Collected data

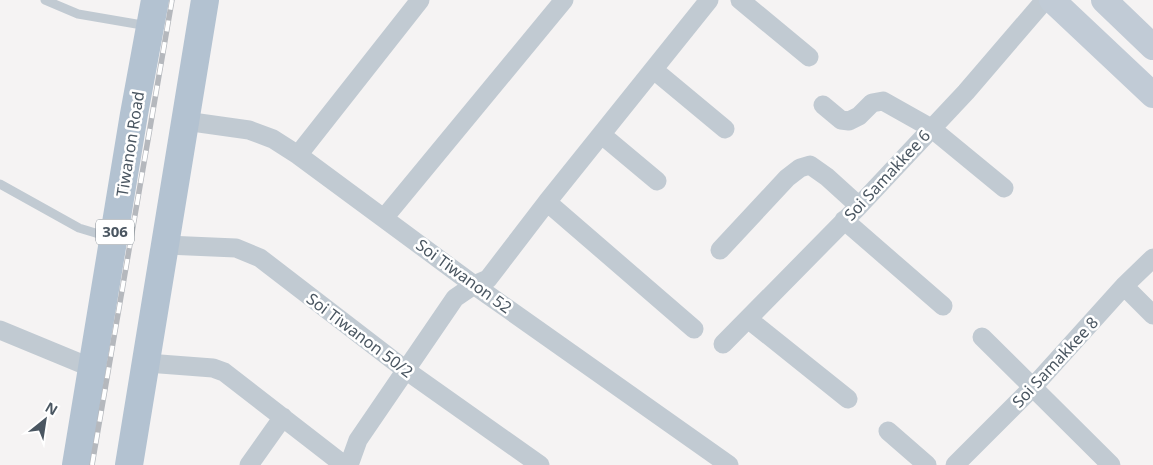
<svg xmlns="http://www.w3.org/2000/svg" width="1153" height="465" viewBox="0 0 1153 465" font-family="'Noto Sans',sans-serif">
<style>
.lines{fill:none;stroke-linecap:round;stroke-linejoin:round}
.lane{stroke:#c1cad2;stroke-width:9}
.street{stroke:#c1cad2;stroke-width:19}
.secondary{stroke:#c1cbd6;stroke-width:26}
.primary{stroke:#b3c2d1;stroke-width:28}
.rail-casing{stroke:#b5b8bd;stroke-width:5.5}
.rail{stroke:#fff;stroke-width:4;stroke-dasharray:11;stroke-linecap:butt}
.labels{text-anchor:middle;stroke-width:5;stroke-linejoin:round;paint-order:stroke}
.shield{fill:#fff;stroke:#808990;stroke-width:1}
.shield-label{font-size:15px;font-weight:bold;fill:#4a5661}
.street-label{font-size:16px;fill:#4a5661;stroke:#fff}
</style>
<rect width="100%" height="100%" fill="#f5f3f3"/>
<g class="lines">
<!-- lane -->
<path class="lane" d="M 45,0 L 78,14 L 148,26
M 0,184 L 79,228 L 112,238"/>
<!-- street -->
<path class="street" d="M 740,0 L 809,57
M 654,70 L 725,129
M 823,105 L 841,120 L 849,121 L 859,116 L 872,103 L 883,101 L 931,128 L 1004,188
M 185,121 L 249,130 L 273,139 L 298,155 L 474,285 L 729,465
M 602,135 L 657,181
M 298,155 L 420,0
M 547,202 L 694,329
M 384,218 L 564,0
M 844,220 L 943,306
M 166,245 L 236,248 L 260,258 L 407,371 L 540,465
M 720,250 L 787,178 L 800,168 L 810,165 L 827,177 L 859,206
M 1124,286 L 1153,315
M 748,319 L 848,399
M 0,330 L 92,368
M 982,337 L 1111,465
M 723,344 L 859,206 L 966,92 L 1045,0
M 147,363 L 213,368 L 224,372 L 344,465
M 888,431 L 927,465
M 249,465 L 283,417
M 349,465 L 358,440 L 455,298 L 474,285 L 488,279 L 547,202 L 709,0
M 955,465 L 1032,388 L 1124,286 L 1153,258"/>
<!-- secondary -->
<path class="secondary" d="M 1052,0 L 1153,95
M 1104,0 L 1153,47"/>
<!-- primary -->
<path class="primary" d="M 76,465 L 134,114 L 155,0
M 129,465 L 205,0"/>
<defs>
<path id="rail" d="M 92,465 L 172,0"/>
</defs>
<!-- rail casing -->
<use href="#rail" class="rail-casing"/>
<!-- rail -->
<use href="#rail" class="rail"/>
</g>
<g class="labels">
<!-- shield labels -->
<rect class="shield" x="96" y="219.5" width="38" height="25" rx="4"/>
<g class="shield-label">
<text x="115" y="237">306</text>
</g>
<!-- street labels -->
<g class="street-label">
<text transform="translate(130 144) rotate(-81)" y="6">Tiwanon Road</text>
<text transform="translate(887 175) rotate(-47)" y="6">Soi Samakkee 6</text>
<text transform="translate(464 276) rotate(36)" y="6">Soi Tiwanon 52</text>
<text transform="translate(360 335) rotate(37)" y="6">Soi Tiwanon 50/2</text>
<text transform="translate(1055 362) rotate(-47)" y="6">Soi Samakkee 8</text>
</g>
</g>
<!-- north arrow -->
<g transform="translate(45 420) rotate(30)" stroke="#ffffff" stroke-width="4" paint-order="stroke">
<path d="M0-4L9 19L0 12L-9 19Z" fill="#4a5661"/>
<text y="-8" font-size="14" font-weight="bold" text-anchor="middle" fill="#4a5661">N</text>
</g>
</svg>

Your objective>
Copy every record exactly, leaving the pictures out.

Task output>
<svg xmlns="http://www.w3.org/2000/svg" width="1153" height="465" viewBox="0 0 1153 465" font-family="'Noto Sans',sans-serif">
<style>
.lines{fill:none;stroke-linecap:round;stroke-linejoin:round}
.lane{stroke:#c1cad2;stroke-width:9}
.street{stroke:#c1cad2;stroke-width:19}
.secondary{stroke:#c1cbd6;stroke-width:26}
.primary{stroke:#b3c2d1;stroke-width:28}
.rail-casing{stroke:#b5b8bd;stroke-width:5.5}
.rail{stroke:#fff;stroke-width:4;stroke-dasharray:11;stroke-linecap:butt}
.labels{text-anchor:middle;stroke-width:5;stroke-linejoin:round;paint-order:stroke}
.shield{fill:#fff;stroke:#808990;stroke-width:1}
.shield-label{font-size:15px;font-weight:bold;fill:#4a5661}
.street-label{font-size:16px;fill:#4a5661;stroke:#fff}
</style>
<rect width="100%" height="100%" fill="#f5f3f3"/>
<g class="lines">
<!-- lane -->
<path class="lane" d="M 45,0 L 78,14 L 148,26
M 0,184 L 79,228 L 112,238"/>
<!-- street -->
<path class="street" d="M 740,0 L 809,57
M 654,70 L 725,129
M 823,105 L 841,120 L 849,121 L 859,116 L 872,103 L 883,101 L 931,128 L 1004,188
M 185,121 L 249,130 L 273,139 L 298,155 L 474,285 L 729,465
M 602,135 L 657,181
M 298,155 L 420,0
M 547,202 L 694,329
M 384,218 L 564,0
M 844,220 L 943,306
M 166,245 L 236,248 L 260,258 L 407,371 L 540,465
M 720,250 L 787,178 L 800,168 L 810,165 L 827,177 L 859,206
M 1124,286 L 1153,315
M 748,319 L 848,399
M 0,330 L 92,368
M 982,337 L 1111,465
M 723,344 L 859,206 L 966,92 L 1045,0
M 147,363 L 213,368 L 224,372 L 344,465
M 888,431 L 927,465
M 249,465 L 283,417
M 349,465 L 358,440 L 455,298 L 474,285 L 488,279 L 547,202 L 709,0
M 955,465 L 1032,388 L 1124,286 L 1153,258"/>
<!-- secondary -->
<path class="secondary" d="M 1052,0 L 1153,95
M 1104,0 L 1153,47"/>
<!-- primary -->
<path class="primary" d="M 76,465 L 134,114 L 155,0
M 129,465 L 205,0"/>
<defs>
<path id="rail" d="M 92,465 L 172,0"/>
</defs>
<!-- rail casing -->
<use href="#rail" class="rail-casing"/>
<!-- rail -->
<use href="#rail" class="rail"/>
</g>
<g class="labels">
<!-- shield labels -->
<rect class="shield" x="96" y="219.5" width="38" height="25" rx="4"/>
<g class="shield-label">
<text x="115" y="237">306</text>
</g>
<!-- street labels -->
<g class="street-label">
<text transform="translate(130 144) rotate(-81)" y="6">Tiwanon Road</text>
<text transform="translate(887 175) rotate(-47)" y="6">Soi Samakkee 6</text>
<text transform="translate(464 276) rotate(36)" y="6">Soi Tiwanon 52</text>
<text transform="translate(360 335) rotate(37)" y="6">Soi Tiwanon 50/2</text>
<text transform="translate(1055 362) rotate(-47)" y="6">Soi Samakkee 8</text>
</g>
</g>
<!-- north arrow -->
<g transform="translate(45 420) rotate(30)" stroke="#ffffff" stroke-width="4" paint-order="stroke">
<path d="M0-4L9 19L0 12L-9 19Z" fill="#4a5661"/>
<text y="-8" font-size="14" font-weight="bold" text-anchor="middle" fill="#4a5661">N</text>
</g>
</svg>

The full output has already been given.